> AVAILABLE RECORDS
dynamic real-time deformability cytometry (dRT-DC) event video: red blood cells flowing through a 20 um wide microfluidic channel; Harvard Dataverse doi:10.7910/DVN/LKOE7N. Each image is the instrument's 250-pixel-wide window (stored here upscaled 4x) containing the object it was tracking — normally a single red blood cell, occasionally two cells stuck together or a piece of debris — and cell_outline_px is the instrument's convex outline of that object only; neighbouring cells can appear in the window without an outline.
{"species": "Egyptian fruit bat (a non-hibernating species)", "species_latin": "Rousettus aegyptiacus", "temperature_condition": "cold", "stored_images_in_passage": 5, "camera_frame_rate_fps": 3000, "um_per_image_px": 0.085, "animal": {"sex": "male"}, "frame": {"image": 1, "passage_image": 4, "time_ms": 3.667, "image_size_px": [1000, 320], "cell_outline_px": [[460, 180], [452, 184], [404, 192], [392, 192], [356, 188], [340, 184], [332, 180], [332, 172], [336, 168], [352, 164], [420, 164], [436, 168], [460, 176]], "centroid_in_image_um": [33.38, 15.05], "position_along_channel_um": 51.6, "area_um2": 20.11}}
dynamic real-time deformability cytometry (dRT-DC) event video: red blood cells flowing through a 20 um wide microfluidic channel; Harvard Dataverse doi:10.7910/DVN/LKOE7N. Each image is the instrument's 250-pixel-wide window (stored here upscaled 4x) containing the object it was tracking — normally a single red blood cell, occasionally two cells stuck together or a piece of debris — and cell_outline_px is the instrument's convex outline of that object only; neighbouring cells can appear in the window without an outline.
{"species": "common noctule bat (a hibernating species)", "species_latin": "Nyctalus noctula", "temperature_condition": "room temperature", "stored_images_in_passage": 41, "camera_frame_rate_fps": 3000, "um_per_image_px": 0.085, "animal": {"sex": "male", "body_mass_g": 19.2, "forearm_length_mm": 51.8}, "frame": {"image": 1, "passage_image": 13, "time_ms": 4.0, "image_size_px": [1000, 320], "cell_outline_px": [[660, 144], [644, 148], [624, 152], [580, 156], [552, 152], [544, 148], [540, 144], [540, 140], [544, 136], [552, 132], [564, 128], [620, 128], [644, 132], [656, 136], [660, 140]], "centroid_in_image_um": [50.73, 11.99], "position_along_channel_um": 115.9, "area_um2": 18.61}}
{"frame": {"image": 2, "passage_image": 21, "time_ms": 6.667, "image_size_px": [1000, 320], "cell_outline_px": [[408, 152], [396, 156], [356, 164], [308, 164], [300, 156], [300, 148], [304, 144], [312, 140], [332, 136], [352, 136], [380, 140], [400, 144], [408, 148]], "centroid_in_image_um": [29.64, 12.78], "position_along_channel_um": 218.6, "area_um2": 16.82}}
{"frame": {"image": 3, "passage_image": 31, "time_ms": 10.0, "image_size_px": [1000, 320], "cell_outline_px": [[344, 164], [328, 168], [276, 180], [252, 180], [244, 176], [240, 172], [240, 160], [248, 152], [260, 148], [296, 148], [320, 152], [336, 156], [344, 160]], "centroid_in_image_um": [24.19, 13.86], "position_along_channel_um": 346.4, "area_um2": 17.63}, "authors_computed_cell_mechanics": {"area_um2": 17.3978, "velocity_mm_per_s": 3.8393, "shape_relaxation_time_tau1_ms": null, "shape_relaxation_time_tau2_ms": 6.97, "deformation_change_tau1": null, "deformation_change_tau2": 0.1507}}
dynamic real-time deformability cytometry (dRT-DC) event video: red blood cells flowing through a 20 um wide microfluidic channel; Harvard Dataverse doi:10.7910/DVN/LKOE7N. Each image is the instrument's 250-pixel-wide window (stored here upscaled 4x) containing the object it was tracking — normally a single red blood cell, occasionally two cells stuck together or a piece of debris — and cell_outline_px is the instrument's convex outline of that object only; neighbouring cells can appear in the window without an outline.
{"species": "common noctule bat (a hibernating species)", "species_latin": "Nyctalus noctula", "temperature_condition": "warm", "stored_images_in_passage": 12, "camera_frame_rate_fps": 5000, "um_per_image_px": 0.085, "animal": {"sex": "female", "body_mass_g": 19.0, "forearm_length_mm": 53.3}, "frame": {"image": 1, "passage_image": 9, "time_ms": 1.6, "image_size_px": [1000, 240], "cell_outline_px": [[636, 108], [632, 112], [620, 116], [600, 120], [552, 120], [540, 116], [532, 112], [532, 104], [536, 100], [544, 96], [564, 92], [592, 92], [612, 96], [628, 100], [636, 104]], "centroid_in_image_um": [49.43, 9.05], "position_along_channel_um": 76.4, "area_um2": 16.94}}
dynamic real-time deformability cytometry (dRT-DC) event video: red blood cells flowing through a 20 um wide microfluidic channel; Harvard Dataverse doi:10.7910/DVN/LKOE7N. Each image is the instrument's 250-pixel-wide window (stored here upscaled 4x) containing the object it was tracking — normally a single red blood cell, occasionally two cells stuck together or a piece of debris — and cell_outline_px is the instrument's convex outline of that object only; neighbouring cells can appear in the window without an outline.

> THE TASK
Copy out all of the lines above exactly.

> TASK OUTPUT
dynamic real-time deformability cytometry (dRT-DC) event video: red blood cells flowing through a 20 um wide microfluidic channel; Harvard Dataverse doi:10.7910/DVN/LKOE7N. Each image is the instrument's 250-pixel-wide window (stored here upscaled 4x) containing the object it was tracking — normally a single red blood cell, occasionally two cells stuck together or a piece of debris — and cell_outline_px is the instrument's convex outline of that object only; neighbouring cells can appear in the window without an outline.
{"species": "Egyptian fruit bat (a non-hibernating species)", "species_latin": "Rousettus aegyptiacus", "temperature_condition": "cold", "stored_images_in_passage": 5, "camera_frame_rate_fps": 3000, "um_per_image_px": 0.085, "animal": {"sex": "male"}, "frame": {"image": 1, "passage_image": 4, "time_ms": 3.667, "image_size_px": [1000, 320], "cell_outline_px": [[460, 180], [452, 184], [404, 192], [392, 192], [356, 188], [340, 184], [332, 180], [332, 172], [336, 168], [352, 164], [420, 164], [436, 168], [460, 176]], "centroid_in_image_um": [33.38, 15.05], "position_along_channel_um": 51.6, "area_um2": 20.11}}
dynamic real-time deformability cytometry (dRT-DC) event video: red blood cells flowing through a 20 um wide microfluidic channel; Harvard Dataverse doi:10.7910/DVN/LKOE7N. Each image is the instrument's 250-pixel-wide window (stored here upscaled 4x) containing the object it was tracking — normally a single red blood cell, occasionally two cells stuck together or a piece of debris — and cell_outline_px is the instrument's convex outline of that object only; neighbouring cells can appear in the window without an outline.
{"species": "common noctule bat (a hibernating species)", "species_latin": "Nyctalus noctula", "temperature_condition": "room temperature", "stored_images_in_passage": 41, "camera_frame_rate_fps": 3000, "um_per_image_px": 0.085, "animal": {"sex": "male", "body_mass_g": 19.2, "forearm_length_mm": 51.8}, "frame": {"image": 1, "passage_image": 13, "time_ms": 4.0, "image_size_px": [1000, 320], "cell_outline_px": [[660, 144], [644, 148], [624, 152], [580, 156], [552, 152], [544, 148], [540, 144], [540, 140], [544, 136], [552, 132], [564, 128], [620, 128], [644, 132], [656, 136], [660, 140]], "centroid_in_image_um": [50.73, 11.99], "position_along_channel_um": 115.9, "area_um2": 18.61}}
{"frame": {"image": 2, "passage_image": 21, "time_ms": 6.667, "image_size_px": [1000, 320], "cell_outline_px": [[408, 152], [396, 156], [356, 164], [308, 164], [300, 156], [300, 148], [304, 144], [312, 140], [332, 136], [352, 136], [380, 140], [400, 144], [408, 148]], "centroid_in_image_um": [29.64, 12.78], "position_along_channel_um": 218.6, "area_um2": 16.82}}
{"frame": {"image": 3, "passage_image": 31, "time_ms": 10.0, "image_size_px": [1000, 320], "cell_outline_px": [[344, 164], [328, 168], [276, 180], [252, 180], [244, 176], [240, 172], [240, 160], [248, 152], [260, 148], [296, 148], [320, 152], [336, 156], [344, 160]], "centroid_in_image_um": [24.19, 13.86], "position_along_channel_um": 346.4, "area_um2": 17.63}, "authors_computed_cell_mechanics": {"area_um2": 17.3978, "velocity_mm_per_s": 3.8393, "shape_relaxation_time_tau1_ms": null, "shape_relaxation_time_tau2_ms": 6.97, "deformation_change_tau1": null, "deformation_change_tau2": 0.1507}}
dynamic real-time deformability cytometry (dRT-DC) event video: red blood cells flowing through a 20 um wide microfluidic channel; Harvard Dataverse doi:10.7910/DVN/LKOE7N. Each image is the instrument's 250-pixel-wide window (stored here upscaled 4x) containing the object it was tracking — normally a single red blood cell, occasionally two cells stuck together or a piece of debris — and cell_outline_px is the instrument's convex outline of that object only; neighbouring cells can appear in the window without an outline.
{"species": "common noctule bat (a hibernating species)", "species_latin": "Nyctalus noctula", "temperature_condition": "warm", "stored_images_in_passage": 12, "camera_frame_rate_fps": 5000, "um_per_image_px": 0.085, "animal": {"sex": "female", "body_mass_g": 19.0, "forearm_length_mm": 53.3}, "frame": {"image": 1, "passage_image": 9, "time_ms": 1.6, "image_size_px": [1000, 240], "cell_outline_px": [[636, 108], [632, 112], [620, 116], [600, 120], [552, 120], [540, 116], [532, 112], [532, 104], [536, 100], [544, 96], [564, 92], [592, 92], [612, 96], [628, 100], [636, 104]], "centroid_in_image_um": [49.43, 9.05], "position_along_channel_um": 76.4, "area_um2": 16.94}}
dynamic real-time deformability cytometry (dRT-DC) event video: red blood cells flowing through a 20 um wide microfluidic channel; Harvard Dataverse doi:10.7910/DVN/LKOE7N. Each image is the instrument's 250-pixel-wide window (stored here upscaled 4x) containing the object it was tracking — normally a single red blood cell, occasionally two cells stuck together or a piece of debris — and cell_outline_px is the instrument's convex outline of that object only; neighbouring cells can appear in the window without an outline.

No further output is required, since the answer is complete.